Among other things, the war itself is producing enormous amounts of carbon dioxide and other greenhouse gases. Because U.S. forces in Iraq are so reliant on combat planes, helicopters, and armored vehicles to conduct basic operations, they are using, on average, 16 gallons of oil per soldier per day – four times as much as soldiers in Operation Desert Storm and 16 times as much as those of World War II. Add up all the U.S. soldiers and sailors in Iraq and neighboring countries and aboard U.S. ships in the Gulf, and this works out to about 3 million gallons per day – equivalent to daily consumption by the entire population of Bangladesh. To this must be added the carbon dioxide released by pipeline and refinery explosions, the aircraft used to ferry U.S. troops in and out of Iraq, and other war-related activities.

The war’s biggest impact, however, will probably lie in all the money spent on fighting the war that will never be available to address the climate change dilemma. According to the most recent calculation by the National Priorities Project, the United States has already spent $475 billion on the war, with another $155 billion in supplemental funding pending before Congress. But even these prodigious sums do not include the hundreds of billions that must be added for the care of wounded and traumatized veterans of the war, interest on the Iraqi war debt, and the replacement of damaged or destroyed weapons and military hardware – expenses which will surely push the combined total well over $2 trillion (as Joseph Stiglitz and Linda Bilmes have estimated), and probably much higher.

Compare this with the $1.5 billion earmarked by the administration in 2007 for the development of alternative, climate-friendly fuels. Let’s be realistic, folks: At this rate of investment, the planet will be an uninhabitable desert long before any real progress has been made in replacing fossil fuels on a meaningful scale. The administration might argue that it is possible to raise that amount substantially and still increase spending on the war, but this would quite correctly be viewed as economic lunacy. As long as we commit these grotesque sums on the Iraq war, there is no hope of devoting adequate funds to tackling the problem of climate change in this country.

Borrowing from the Future

But it gets worse from there. The administration is not really paying for the war in Iraq from existing funds – for example, from taxes on all the new wealth accumulated by the richest Americans during the Bush era. Rather, it is borrowing money to pay for the war. These debts will come due in the decades ahead when the cost of adjusting to global warming will really begin to mount. But when those days arrive, our descendants will need to devote all their tax contributions to paying off the Bushies’ war debt, not to addressing the increasingly severe effects of climate change. No doubt some will say, “Who are the culprits? Who is responsible for our desperate situation? Why didn’t they do time behind bars? But by then, it will be too late.

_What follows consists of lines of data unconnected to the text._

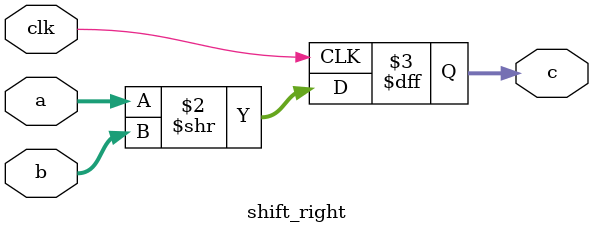
<source format=v>
/*
 CS 274
 Ursinus College

 @author: Mia Sideris
 @purpose: Demonstrate the implementation of a 20-bit shift-right
 */

module shift_right (

    input clk,              // Each shift occurs synchronous to clock cycle
    input [19:0] a,         // Input bits to apply shift to
    input [3:0] b,          // Number of shifts, set to 4
    output reg [19:0] c     // Bits after right-shift
);

always @(posedge clk) begin
    c <= a >> b;
end

endmodule

</source>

So the Iraq War, for all its distinctive features, has to be seen in relation to the massive catastrophe of global climate change that is coming toward us at a terrifying pace. Like the peril of all-out nuclear war, this will constitute an ultimate threat to our nation’s survival. If we had any sense at all, we would terminate the war as rapidly as possible, reject all war-related supplemental funding requests, dramatically cut our reliance on petroleum, and transfer massive funds from Iraq War accounts to research on alternative energy systems.

Michael T. Klare is a professor of peace and world-security studies at Hampshire College, a Foreign Policy In Focus (www.fpif.org) columnist, and the author of the forthcoming Rising Powers, Shrinking Planet: The New Geopolitics of Energy (Metropolitan Books, 2008).